TASK TO CARRY OUT: Please return, unchanged, the lines of the records below from the one holding "order: Anura" through the last line of the records, inclusive.

MATERIAL SHOWN:
-----

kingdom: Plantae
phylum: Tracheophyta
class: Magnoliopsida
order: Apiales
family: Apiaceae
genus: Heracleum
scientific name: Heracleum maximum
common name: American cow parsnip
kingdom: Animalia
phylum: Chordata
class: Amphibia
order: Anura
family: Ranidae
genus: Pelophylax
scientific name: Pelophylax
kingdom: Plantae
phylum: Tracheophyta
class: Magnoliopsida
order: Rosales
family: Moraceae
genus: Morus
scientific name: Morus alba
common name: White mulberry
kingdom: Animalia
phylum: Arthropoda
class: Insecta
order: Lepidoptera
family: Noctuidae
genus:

-----

FINISHED ANSWER:
order: Anura
family: Ranidae
genus: Pelophylax
scientific name: Pelophylax
kingdom: Plantae
phylum: Tracheophyta
class: Magnoliopsida
order: Rosales
family: Moraceae
genus: Morus
scientific name: Morus alba
common name: White mulberry
kingdom: Animalia
phylum: Arthropoda
class: Insecta
order: Lepidoptera
family: Noctuidae
genus:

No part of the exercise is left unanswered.